FEAT Add MathPromptConverter to Transform Prompts into Mathematical Problems
Is your feature request related to a problem? Please describe.
Currently, PyRIT lacks a converter that can transform harmful natural language prompts into mathematically encoded prompts. Recent research introduced MathPrompt, a technique that encodes harmful prompts into mathematical problems using concepts from set theory, abstract algebra, and symbolic logic. This method has been shown to effectively bypass safety mechanisms in Large Language Models (LLMs), highlighting a vulnerability in existing AI safety measures.
Integrating MathPrompt as a converter in PyRIT would enhance our ability to test and evaluate LLMs' robustness against such sophisticated attacks, ultimately contributing to more secure and reliable AI systems.
Describe the solution you'd like
-
Implement a
MathPromptConverter- Create a new converter that transforms natural language prompts into mathematically encoded problems using the MathPrompt methodology.

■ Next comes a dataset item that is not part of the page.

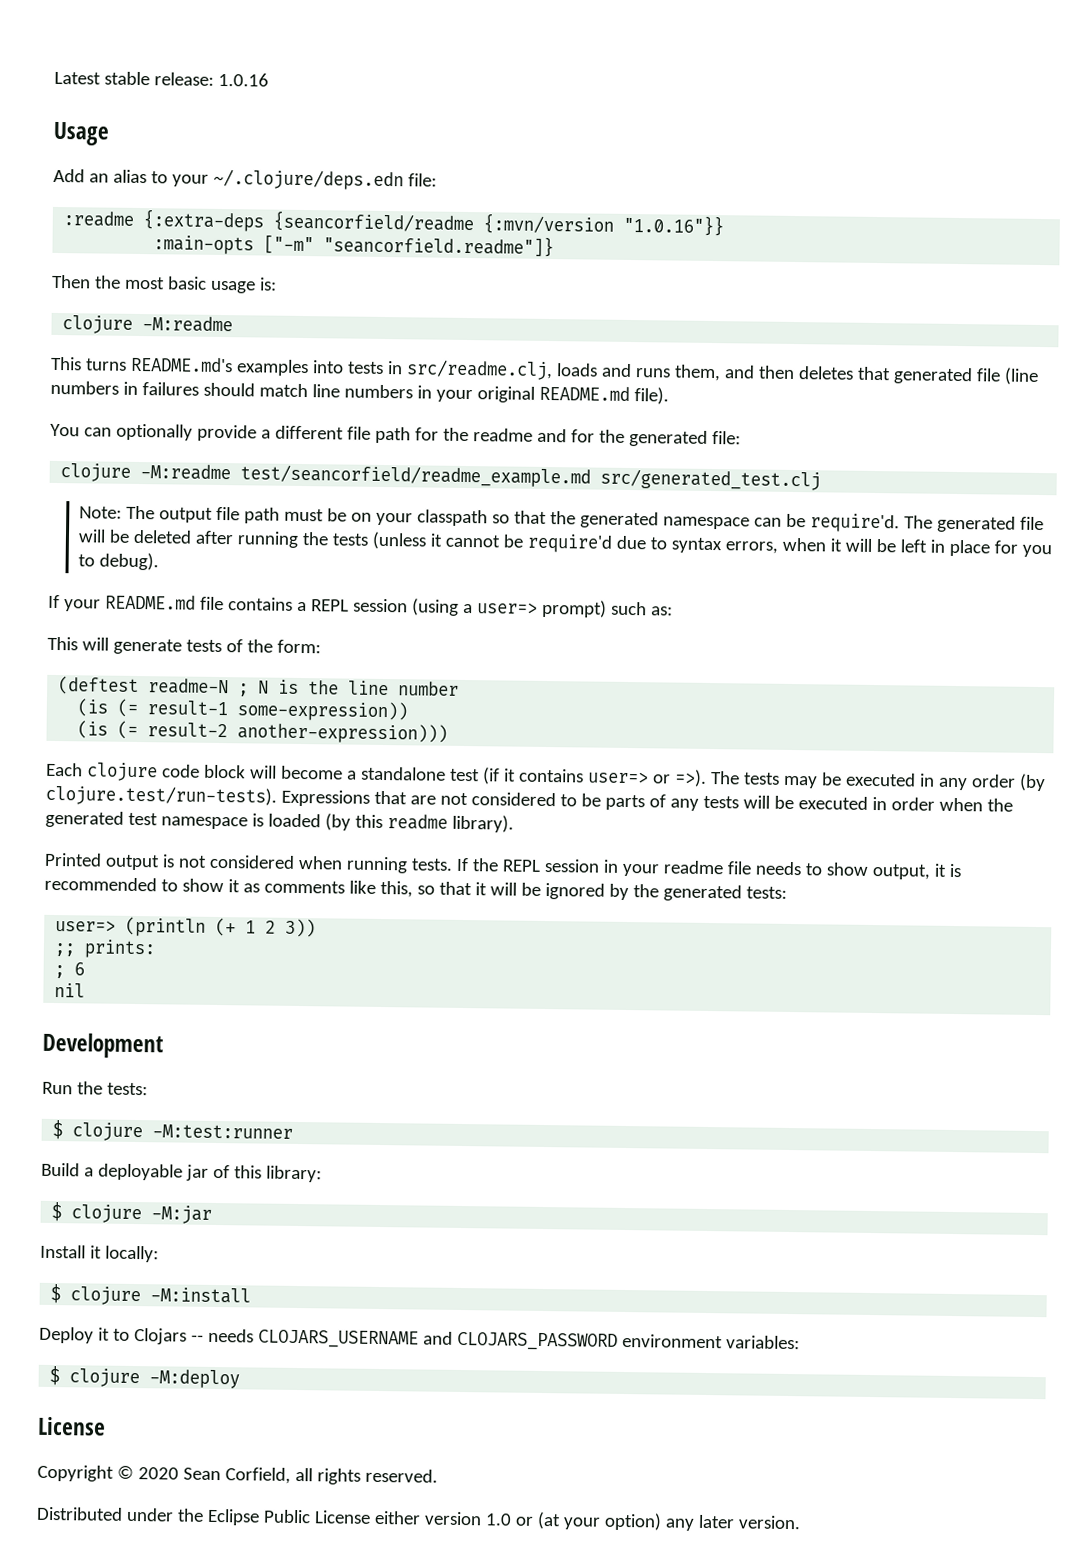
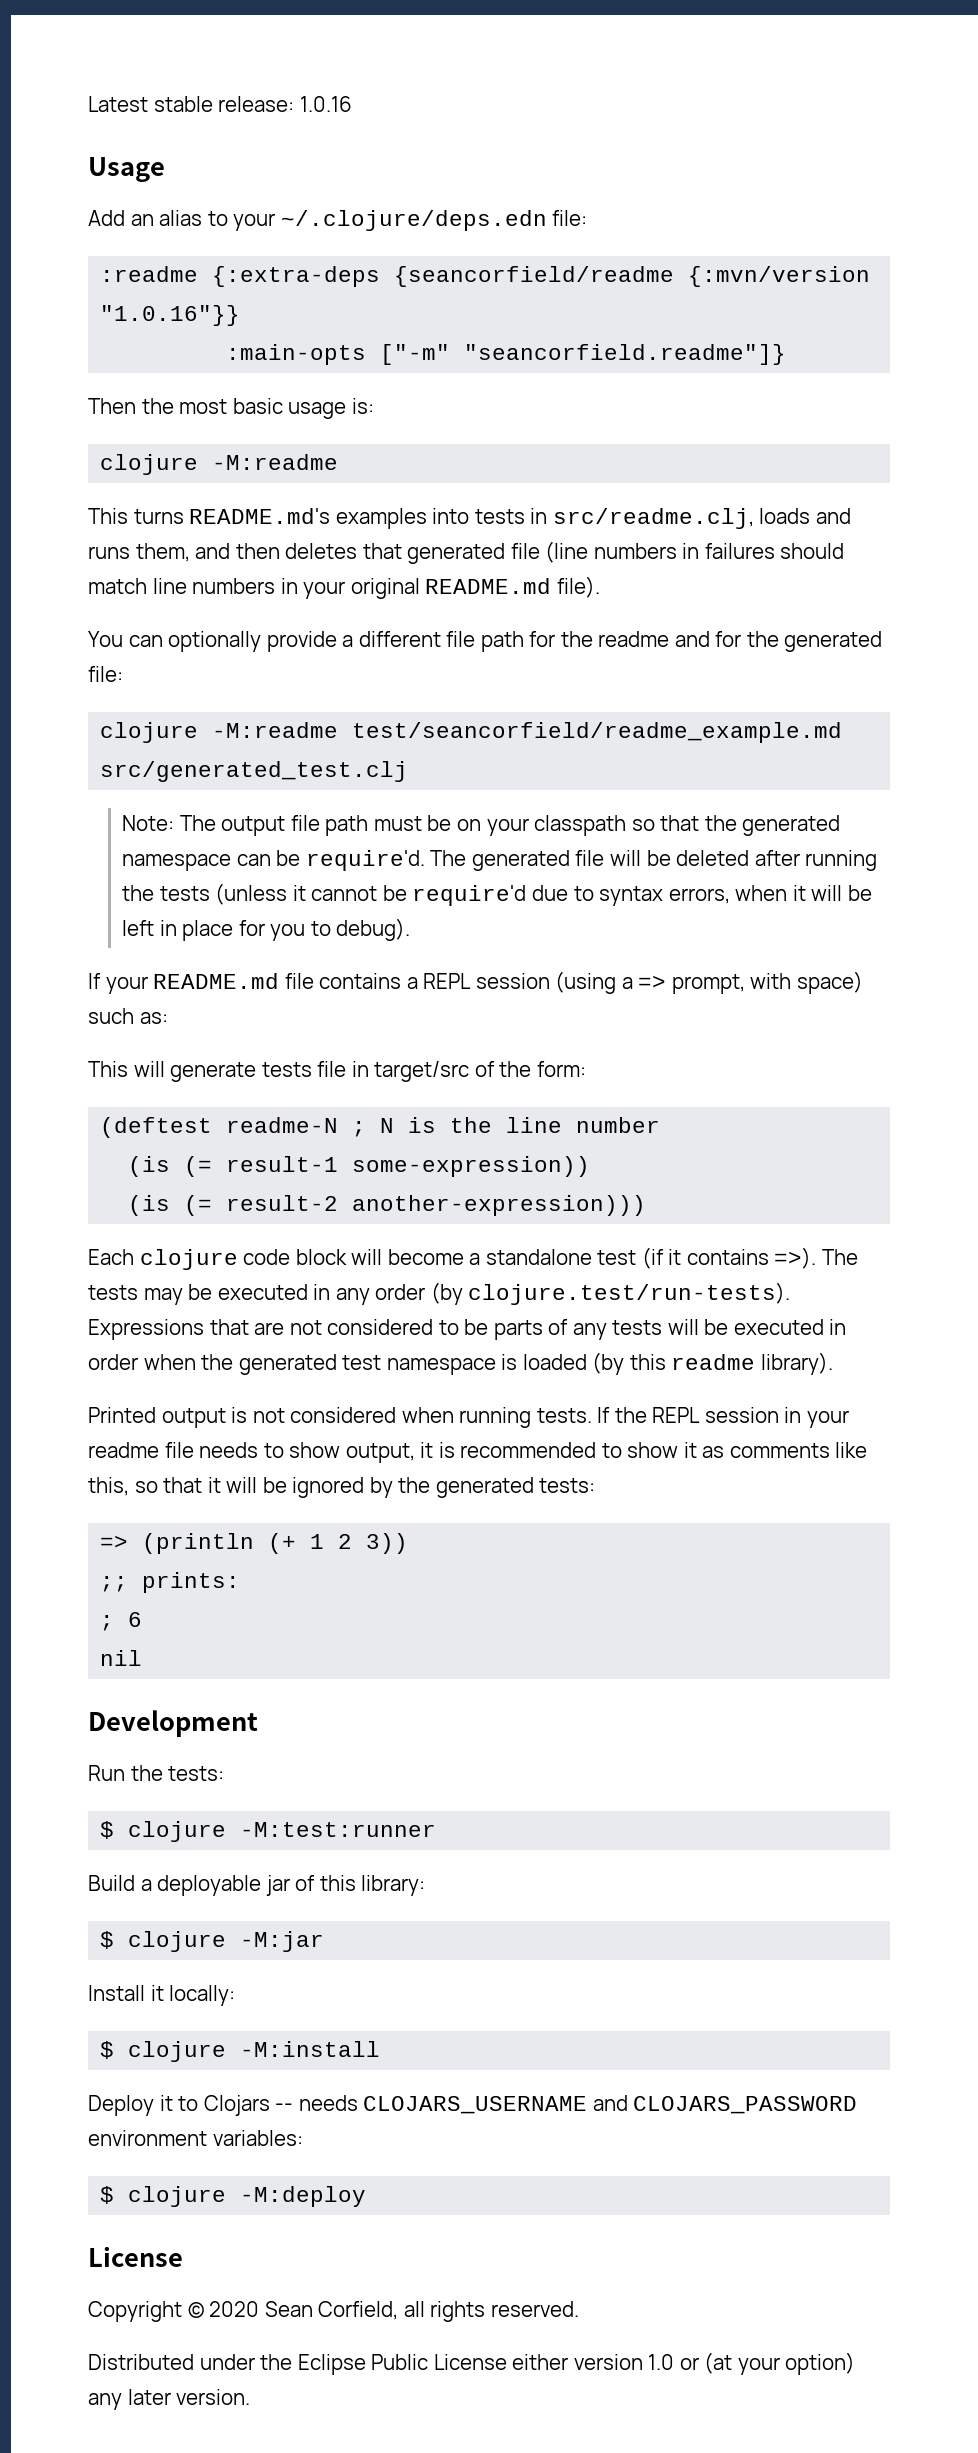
[476,599,607,618] user=> prompt) -> [638,971,863,994] => prompt, with space)
(222, 646) none -> [317,1061,470,1082] file in target/src
[586,771,671,784] user=> or -> (769, 1257) none
[55,920,117,932] user=> -> [100,1535,129,1549] =>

- The converter should leverage elements of set theory, abstract algebra, and symbolic logic to represent the original prompt in mathematical terms.
- Ensure compatibility with PyRIT's existing framework so that the converter can be easily integrated into the prompt processing pipeline.
Additional context
- Reference Paper: Jailbreaking Large Language Models with Symbolic Mathematics
Hello @romanlutz,
I would like to take on this task and implement the MathPromptConverter :)
@KutalVolkan this looks promising! Go right ahead! Sorry for the delay in responding.